EXERCISE DESCRIPTION
When a line of the records below contains the string "source", copy that whole line.

#####

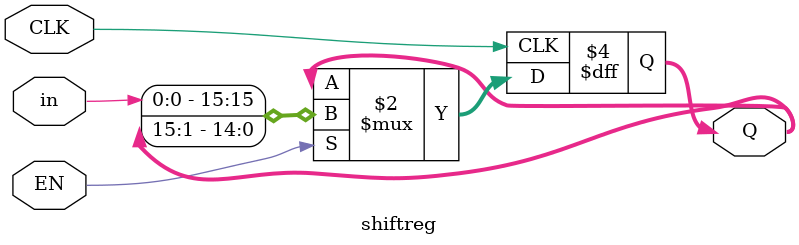
<source format=v>
module shiftreg(EN, in, CLK, Q);
	parameter n = 16;
	input EN;
	input in;
	input CLK;
	output [n-1:0] Q;
	reg [n-1:0] Q;

	// could use a for loop...
	always @(posedge CLK)
	begin
		if (EN) 
			Q[n-1:0] <= {in, Q[n-1:1]};
	end
endmodule

</source>
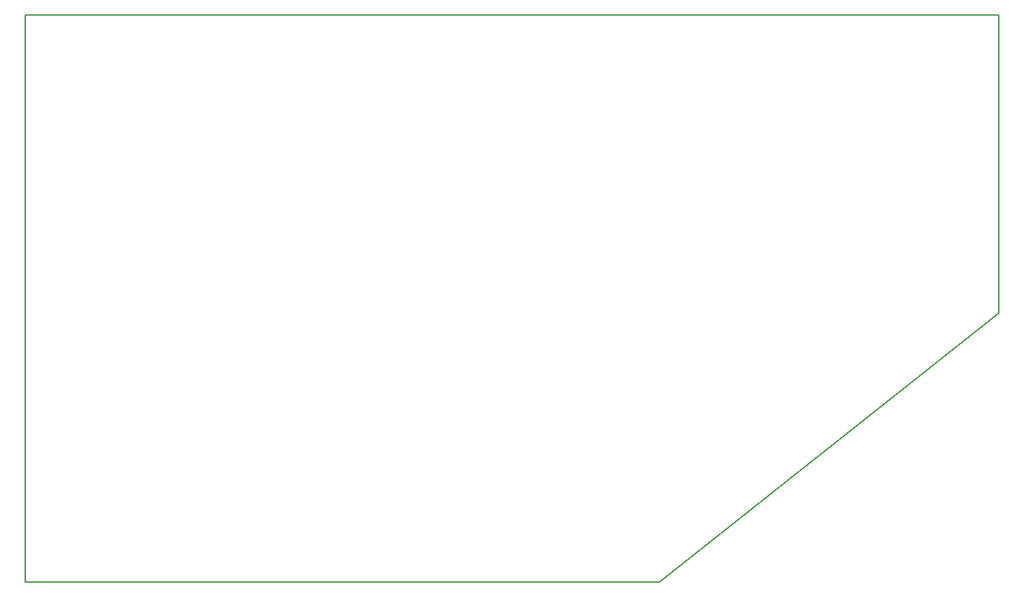
<source format=gbr>
%TF.GenerationSoftware,KiCad,Pcbnew,9.0.0*%
%TF.CreationDate,2025-04-14T20:17:52-07:00*%
%TF.ProjectId,AudioVision_v1,41756469-6f56-4697-9369-6f6e5f76312e,rev?*%
%TF.SameCoordinates,Original*%
%TF.FileFunction,Profile,NP*%
%FSLAX46Y46*%
G04 Gerber Fmt 4.6, Leading zero omitted, Abs format (unit mm)*
G04 Created by KiCad (PCBNEW 9.0.0) date 2025-04-14 20:17:52*
%MOMM*%
%LPD*%
G01*
G04 APERTURE LIST*
%TA.AperFunction,Profile*%
%ADD10C,0.200000*%
%TD*%
G04 APERTURE END LIST*
D10*
X210425000Y-64000000D02*
X89425000Y-64000000D01*
X89425000Y-134500000D02*
X168275000Y-134500000D01*
X168275000Y-134500000D02*
X210425000Y-101075000D01*
X210425000Y-101075000D02*
X210425000Y-64000000D01*
X89425000Y-64000000D02*
X89425000Y-134500000D01*
M02*

</source>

#####

RESPONSE AREA
<source format=v>
</source>
<source format=gbr>
</source>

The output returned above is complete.